Please set down the whole listing again, precisely.

═══ Records

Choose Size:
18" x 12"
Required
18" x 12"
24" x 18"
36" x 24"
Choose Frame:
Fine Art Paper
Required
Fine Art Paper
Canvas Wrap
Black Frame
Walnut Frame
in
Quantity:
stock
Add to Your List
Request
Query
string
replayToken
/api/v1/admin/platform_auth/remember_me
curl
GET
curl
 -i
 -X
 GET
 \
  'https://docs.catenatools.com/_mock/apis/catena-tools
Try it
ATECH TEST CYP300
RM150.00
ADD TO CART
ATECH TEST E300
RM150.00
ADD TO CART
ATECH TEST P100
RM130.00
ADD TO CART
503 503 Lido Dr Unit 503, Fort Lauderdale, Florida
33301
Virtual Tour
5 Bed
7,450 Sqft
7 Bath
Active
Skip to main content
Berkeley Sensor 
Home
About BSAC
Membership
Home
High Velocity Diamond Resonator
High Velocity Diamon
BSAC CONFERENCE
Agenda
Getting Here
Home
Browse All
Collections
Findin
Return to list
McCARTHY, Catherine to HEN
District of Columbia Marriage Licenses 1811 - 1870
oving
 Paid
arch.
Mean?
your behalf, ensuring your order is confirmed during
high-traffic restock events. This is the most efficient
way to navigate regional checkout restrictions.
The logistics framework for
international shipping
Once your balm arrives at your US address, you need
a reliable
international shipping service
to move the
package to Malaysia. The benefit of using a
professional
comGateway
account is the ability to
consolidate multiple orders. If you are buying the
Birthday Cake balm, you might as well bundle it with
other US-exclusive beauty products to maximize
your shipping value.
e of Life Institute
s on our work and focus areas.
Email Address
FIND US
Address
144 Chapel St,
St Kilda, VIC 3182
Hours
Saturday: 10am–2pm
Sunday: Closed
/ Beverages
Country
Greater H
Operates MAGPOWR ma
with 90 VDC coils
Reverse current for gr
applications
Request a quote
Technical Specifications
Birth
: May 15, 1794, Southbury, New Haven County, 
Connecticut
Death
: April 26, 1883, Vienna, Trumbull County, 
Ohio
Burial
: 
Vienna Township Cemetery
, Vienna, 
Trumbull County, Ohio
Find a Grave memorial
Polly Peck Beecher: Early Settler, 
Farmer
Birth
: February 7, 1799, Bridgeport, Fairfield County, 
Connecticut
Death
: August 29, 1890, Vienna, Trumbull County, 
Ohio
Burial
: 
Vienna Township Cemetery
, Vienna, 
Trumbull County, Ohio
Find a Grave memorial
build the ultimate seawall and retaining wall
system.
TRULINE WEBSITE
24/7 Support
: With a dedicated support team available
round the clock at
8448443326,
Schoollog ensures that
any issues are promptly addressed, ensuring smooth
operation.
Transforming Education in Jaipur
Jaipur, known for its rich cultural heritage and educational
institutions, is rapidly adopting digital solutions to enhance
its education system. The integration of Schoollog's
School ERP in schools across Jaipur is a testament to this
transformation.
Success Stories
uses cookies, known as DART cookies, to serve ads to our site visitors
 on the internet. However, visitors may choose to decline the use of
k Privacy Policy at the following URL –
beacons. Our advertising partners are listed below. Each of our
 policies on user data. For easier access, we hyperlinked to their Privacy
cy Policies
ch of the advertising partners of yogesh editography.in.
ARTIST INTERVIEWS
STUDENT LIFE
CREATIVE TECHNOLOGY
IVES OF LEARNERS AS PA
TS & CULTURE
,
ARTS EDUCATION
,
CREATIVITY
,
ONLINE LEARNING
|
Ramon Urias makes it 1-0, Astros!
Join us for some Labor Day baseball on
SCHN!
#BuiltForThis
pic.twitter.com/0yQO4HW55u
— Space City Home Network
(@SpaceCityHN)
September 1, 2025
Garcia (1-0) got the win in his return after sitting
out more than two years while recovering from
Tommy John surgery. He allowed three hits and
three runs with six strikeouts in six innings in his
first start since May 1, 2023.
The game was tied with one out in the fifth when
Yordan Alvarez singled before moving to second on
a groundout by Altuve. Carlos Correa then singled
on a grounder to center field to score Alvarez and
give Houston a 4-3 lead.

══════

[Output below]:
Choose Size:
18" x 12"
Required
18" x 12"
24" x 18"
36" x 24"
Choose Frame:
Fine Art Paper
Required
Fine Art Paper
Canvas Wrap
Black Frame
Walnut Frame
in
Quantity:
stock
Add to Your List
Request
Query
string
replayToken
/api/v1/admin/platform_auth/remember_me
curl
GET
curl
 -i
 -X
 GET
 \
  'https://docs.catenatools.com/_mock/apis/catena-tools
Try it
ATECH TEST CYP300
RM150.00
ADD TO CART
ATECH TEST E300
RM150.00
ADD TO CART
ATECH TEST P100
RM130.00
ADD TO CART
503 503 Lido Dr Unit 503, Fort Lauderdale, Florida
33301
Virtual Tour
5 Bed
7,450 Sqft
7 Bath
Active
Skip to main content
Berkeley Sensor 
Home
About BSAC
Membership
Home
High Velocity Diamond Resonator
High Velocity Diamon
BSAC CONFERENCE
Agenda
Getting Here
Home
Browse All
Collections
Findin
Return to list
McCARTHY, Catherine to HEN
District of Columbia Marriage Licenses 1811 - 1870
oving
 Paid
arch.
Mean?
your behalf, ensuring your order is confirmed during
high-traffic restock events. This is the most efficient
way to navigate regional checkout restrictions.
The logistics framework for
international shipping
Once your balm arrives at your US address, you need
a reliable
international shipping service
to move the
package to Malaysia. The benefit of using a
professional
comGateway
account is the ability to
consolidate multiple orders. If you are buying the
Birthday Cake balm, you might as well bundle it with
other US-exclusive beauty products to maximize
your shipping value.
e of Life Institute
s on our work and focus areas.
Email Address
FIND US
Address
144 Chapel St,
St Kilda, VIC 3182
Hours
Saturday: 10am–2pm
Sunday: Closed
/ Beverages
Country
Greater H
Operates MAGPOWR ma
with 90 VDC coils
Reverse current for gr
applications
Request a quote
Technical Specifications
Birth
: May 15, 1794, Southbury, New Haven County, 
Connecticut
Death
: April 26, 1883, Vienna, Trumbull County, 
Ohio
Burial
: 
Vienna Township Cemetery
, Vienna, 
Trumbull County, Ohio
Find a Grave memorial
Polly Peck Beecher: Early Settler, 
Farmer
Birth
: February 7, 1799, Bridgeport, Fairfield County, 
Connecticut
Death
: August 29, 1890, Vienna, Trumbull County, 
Ohio
Burial
: 
Vienna Township Cemetery
, Vienna, 
Trumbull County, Ohio
Find a Grave memorial
build the ultimate seawall and retaining wall
system.
TRULINE WEBSITE
24/7 Support
: With a dedicated support team available
round the clock at
8448443326,
Schoollog ensures that
any issues are promptly addressed, ensuring smooth
operation.
Transforming Education in Jaipur
Jaipur, known for its rich cultural heritage and educational
institutions, is rapidly adopting digital solutions to enhance
its education system. The integration of Schoollog's
School ERP in schools across Jaipur is a testament to this
transformation.
Success Stories
uses cookies, known as DART cookies, to serve ads to our site visitors
 on the internet. However, visitors may choose to decline the use of
k Privacy Policy at the following URL –
beacons. Our advertising partners are listed below. Each of our
 policies on user data. For easier access, we hyperlinked to their Privacy
cy Policies
ch of the advertising partners of yogesh editography.in.
ARTIST INTERVIEWS
STUDENT LIFE
CREATIVE TECHNOLOGY
IVES OF LEARNERS AS PA
TS & CULTURE
,
ARTS EDUCATION
,
CREATIVITY
,
ONLINE LEARNING
|
Ramon Urias makes it 1-0, Astros!
Join us for some Labor Day baseball on
SCHN!
#BuiltForThis
pic.twitter.com/0yQO4HW55u
— Space City Home Network
(@SpaceCityHN)
September 1, 2025
Garcia (1-0) got the win in his return after sitting
out more than two years while recovering from
Tommy John surgery. He allowed three hits and
three runs with six strikeouts in six innings in his
first start since May 1, 2023.
The game was tied with one out in the fifth when
Yordan Alvarez singled before moving to second on
a groundout by Altuve. Carlos Correa then singled
on a grounder to center field to score Alvarez and
give Houston a 4-3 lead.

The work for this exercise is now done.